TASK DESCRIPTION: Reproduce all of the data below verbatim, line for line, without altering any value.

EXTRACTED RECORDS:
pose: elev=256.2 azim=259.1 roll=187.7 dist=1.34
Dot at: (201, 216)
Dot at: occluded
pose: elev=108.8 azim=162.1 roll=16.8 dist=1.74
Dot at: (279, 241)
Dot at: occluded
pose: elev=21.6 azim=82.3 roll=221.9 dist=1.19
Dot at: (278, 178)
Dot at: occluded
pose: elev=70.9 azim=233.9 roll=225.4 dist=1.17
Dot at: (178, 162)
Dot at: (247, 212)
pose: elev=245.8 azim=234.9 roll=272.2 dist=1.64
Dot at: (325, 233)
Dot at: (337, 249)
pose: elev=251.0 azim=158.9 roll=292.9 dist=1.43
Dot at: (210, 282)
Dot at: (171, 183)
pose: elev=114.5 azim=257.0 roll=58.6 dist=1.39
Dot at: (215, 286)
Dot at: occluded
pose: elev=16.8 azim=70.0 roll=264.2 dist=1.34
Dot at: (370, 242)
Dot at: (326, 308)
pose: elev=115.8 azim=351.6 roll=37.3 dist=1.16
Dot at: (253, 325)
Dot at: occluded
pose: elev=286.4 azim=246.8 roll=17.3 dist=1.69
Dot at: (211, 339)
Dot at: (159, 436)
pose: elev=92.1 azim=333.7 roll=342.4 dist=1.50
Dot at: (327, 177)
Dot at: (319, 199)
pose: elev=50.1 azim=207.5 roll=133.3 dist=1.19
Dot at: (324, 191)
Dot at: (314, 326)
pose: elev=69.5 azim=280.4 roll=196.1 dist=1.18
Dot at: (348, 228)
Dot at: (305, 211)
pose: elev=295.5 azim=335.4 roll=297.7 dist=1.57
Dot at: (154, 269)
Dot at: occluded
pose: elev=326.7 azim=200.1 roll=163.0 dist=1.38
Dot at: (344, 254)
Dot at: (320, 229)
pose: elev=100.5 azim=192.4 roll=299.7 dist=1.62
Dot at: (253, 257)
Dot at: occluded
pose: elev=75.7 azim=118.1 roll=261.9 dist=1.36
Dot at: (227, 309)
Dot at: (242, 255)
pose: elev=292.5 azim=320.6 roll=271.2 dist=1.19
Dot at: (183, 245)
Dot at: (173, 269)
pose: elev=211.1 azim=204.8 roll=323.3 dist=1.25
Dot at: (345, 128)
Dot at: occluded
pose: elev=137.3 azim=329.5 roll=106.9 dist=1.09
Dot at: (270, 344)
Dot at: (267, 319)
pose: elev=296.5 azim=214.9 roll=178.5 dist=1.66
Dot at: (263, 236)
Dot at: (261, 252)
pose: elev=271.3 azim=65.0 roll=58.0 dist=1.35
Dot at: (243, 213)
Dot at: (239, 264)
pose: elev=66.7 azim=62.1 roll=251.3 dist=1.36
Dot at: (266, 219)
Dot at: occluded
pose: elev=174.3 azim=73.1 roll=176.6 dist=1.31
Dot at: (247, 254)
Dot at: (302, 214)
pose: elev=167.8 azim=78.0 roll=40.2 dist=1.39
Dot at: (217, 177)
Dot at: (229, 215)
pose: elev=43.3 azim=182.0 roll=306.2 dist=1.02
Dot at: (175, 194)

FULL RESPONSE:
pose: elev=256.2 azim=259.1 roll=187.7 dist=1.34
Dot at: (201, 216)
Dot at: occluded
pose: elev=108.8 azim=162.1 roll=16.8 dist=1.74
Dot at: (279, 241)
Dot at: occluded
pose: elev=21.6 azim=82.3 roll=221.9 dist=1.19
Dot at: (278, 178)
Dot at: occluded
pose: elev=70.9 azim=233.9 roll=225.4 dist=1.17
Dot at: (178, 162)
Dot at: (247, 212)
pose: elev=245.8 azim=234.9 roll=272.2 dist=1.64
Dot at: (325, 233)
Dot at: (337, 249)
pose: elev=251.0 azim=158.9 roll=292.9 dist=1.43
Dot at: (210, 282)
Dot at: (171, 183)
pose: elev=114.5 azim=257.0 roll=58.6 dist=1.39
Dot at: (215, 286)
Dot at: occluded
pose: elev=16.8 azim=70.0 roll=264.2 dist=1.34
Dot at: (370, 242)
Dot at: (326, 308)
pose: elev=115.8 azim=351.6 roll=37.3 dist=1.16
Dot at: (253, 325)
Dot at: occluded
pose: elev=286.4 azim=246.8 roll=17.3 dist=1.69
Dot at: (211, 339)
Dot at: (159, 436)
pose: elev=92.1 azim=333.7 roll=342.4 dist=1.50
Dot at: (327, 177)
Dot at: (319, 199)
pose: elev=50.1 azim=207.5 roll=133.3 dist=1.19
Dot at: (324, 191)
Dot at: (314, 326)
pose: elev=69.5 azim=280.4 roll=196.1 dist=1.18
Dot at: (348, 228)
Dot at: (305, 211)
pose: elev=295.5 azim=335.4 roll=297.7 dist=1.57
Dot at: (154, 269)
Dot at: occluded
pose: elev=326.7 azim=200.1 roll=163.0 dist=1.38
Dot at: (344, 254)
Dot at: (320, 229)
pose: elev=100.5 azim=192.4 roll=299.7 dist=1.62
Dot at: (253, 257)
Dot at: occluded
pose: elev=75.7 azim=118.1 roll=261.9 dist=1.36
Dot at: (227, 309)
Dot at: (242, 255)
pose: elev=292.5 azim=320.6 roll=271.2 dist=1.19
Dot at: (183, 245)
Dot at: (173, 269)
pose: elev=211.1 azim=204.8 roll=323.3 dist=1.25
Dot at: (345, 128)
Dot at: occluded
pose: elev=137.3 azim=329.5 roll=106.9 dist=1.09
Dot at: (270, 344)
Dot at: (267, 319)
pose: elev=296.5 azim=214.9 roll=178.5 dist=1.66
Dot at: (263, 236)
Dot at: (261, 252)
pose: elev=271.3 azim=65.0 roll=58.0 dist=1.35
Dot at: (243, 213)
Dot at: (239, 264)
pose: elev=66.7 azim=62.1 roll=251.3 dist=1.36
Dot at: (266, 219)
Dot at: occluded
pose: elev=174.3 azim=73.1 roll=176.6 dist=1.31
Dot at: (247, 254)
Dot at: (302, 214)
pose: elev=167.8 azim=78.0 roll=40.2 dist=1.39
Dot at: (217, 177)
Dot at: (229, 215)
pose: elev=43.3 azim=182.0 roll=306.2 dist=1.02
Dot at: (175, 194)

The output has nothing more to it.